The cache plugin takes a single argument: the default cache TTL. This is the maximum amount of time CoreDNS will hold onto a record if the record itself doesn’t specify a TTL. If a DNS record from an upstream server has a TTL of 60 seconds, CoreDNS will cache it for at most 60 seconds. If that same record has a TTL of 5 seconds, CoreDNS will cache it for at most 5 seconds. If the record has no TTL (which is rare but possible), CoreDNS will cache it for the duration specified in the cache directive. So, cache 30 means "cache records for up to 30 seconds, unless the record itself tells me to cache it for less time."

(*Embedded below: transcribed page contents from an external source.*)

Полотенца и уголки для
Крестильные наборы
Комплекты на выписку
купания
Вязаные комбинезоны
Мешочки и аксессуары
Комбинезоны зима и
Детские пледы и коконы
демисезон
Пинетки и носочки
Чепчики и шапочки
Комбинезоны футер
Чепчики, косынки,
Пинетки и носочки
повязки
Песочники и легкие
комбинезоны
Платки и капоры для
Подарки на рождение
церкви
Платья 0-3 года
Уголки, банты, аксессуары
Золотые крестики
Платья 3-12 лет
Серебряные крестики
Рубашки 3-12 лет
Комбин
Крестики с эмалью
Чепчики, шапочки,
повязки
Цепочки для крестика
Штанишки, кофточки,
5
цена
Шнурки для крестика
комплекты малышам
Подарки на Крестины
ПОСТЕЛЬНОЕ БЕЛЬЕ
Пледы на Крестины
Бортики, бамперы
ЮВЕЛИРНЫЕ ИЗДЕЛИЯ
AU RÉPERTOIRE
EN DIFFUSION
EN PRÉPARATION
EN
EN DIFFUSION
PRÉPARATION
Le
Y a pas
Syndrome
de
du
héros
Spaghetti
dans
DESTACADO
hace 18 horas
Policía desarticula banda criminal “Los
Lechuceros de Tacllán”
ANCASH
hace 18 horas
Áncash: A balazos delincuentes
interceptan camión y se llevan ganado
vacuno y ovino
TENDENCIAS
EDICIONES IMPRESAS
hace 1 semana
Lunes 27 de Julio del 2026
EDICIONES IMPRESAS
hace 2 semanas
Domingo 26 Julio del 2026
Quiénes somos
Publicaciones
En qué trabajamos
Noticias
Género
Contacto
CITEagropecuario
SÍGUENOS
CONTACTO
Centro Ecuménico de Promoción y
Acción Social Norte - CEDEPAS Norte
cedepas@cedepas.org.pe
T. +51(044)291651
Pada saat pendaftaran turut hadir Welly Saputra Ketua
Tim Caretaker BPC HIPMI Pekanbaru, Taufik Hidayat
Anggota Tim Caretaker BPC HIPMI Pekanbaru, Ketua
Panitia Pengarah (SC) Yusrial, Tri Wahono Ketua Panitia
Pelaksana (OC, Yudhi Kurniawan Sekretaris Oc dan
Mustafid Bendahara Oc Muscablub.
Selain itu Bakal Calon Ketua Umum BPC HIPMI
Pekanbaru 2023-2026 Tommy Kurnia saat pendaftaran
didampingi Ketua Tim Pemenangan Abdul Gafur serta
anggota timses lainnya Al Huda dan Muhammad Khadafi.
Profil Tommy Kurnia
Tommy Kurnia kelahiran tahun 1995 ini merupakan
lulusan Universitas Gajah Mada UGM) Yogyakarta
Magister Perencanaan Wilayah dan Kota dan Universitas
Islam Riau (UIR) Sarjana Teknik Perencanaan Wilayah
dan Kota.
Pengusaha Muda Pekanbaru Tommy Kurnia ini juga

This is where the common mistake lies: people often set the cache directive to a very high number, thinking "more cache is better." But if your upstream DNS servers are returning records with very low TTLs (e.g., 5 seconds for dynamic internal records), your CoreDNS cache will be constantly invalidated, offering minimal benefit. Conversely, if you have records with very high TTLs (e.g., 1 hour for stable external sites), setting cache 30 is effectively ignoring a lot of potential caching. The optimal cache value should generally be at least as high as the TTLs of the records you expect to cache most frequently. For internal services with dynamic IPs, you might want a lower cache TTL (e.g., cache 10) to ensure clients get updated records quickly. For external, stable services, you can push this much higher (e.g., cache 3600 for an hour, or even cache 86400 for a day, provided the upstream TTLs support it).
The cache directive can also take optional parameters like denial and prefetch. denial caches negative responses (NXDOMAIN) for a specified duration, preventing repeated lookups for non-existent domains. prefetch can proactively refresh cache entries before they expire, further reducing latency for frequently accessed records. For example, cache 300 { denial 60; prefetch 0.5 } caches positive responses for up to 300 seconds, negative responses for 60 seconds, and attempts to refresh 50% of the cache entries 30 seconds before they expire.
The most surprising thing about the cache plugin is how it can actually increase upstream load if misconfigured, not decrease it. This happens when the cache directive’s TTL is set lower than the TTLs of the records being served. If CoreDNS is set to cache 10 and an upstream server returns a record with a TTL of 60 seconds, CoreDNS will only hold that record for 10 seconds before querying upstream again, even though the upstream server would have happily provided it for another 50 seconds. This leads to more frequent upstream queries than necessary.
To truly leverage the cache, you need to understand the TTLs of the records your upstream servers are authoritative for. Tools like dig +nocmd +noall +answer example.com A can show you the TTL of a specific record. If your internal DNS is consistently returning records with TTLs of 5 seconds, setting cache 60 on CoreDNS is far more beneficial than cache 10.
The next step after optimizing your cache is to explore advanced CoreDNS plugins like rewrite to manipulate DNS queries and responses before they hit the cache or upstream, or kubernetes if you’re running in a cluster.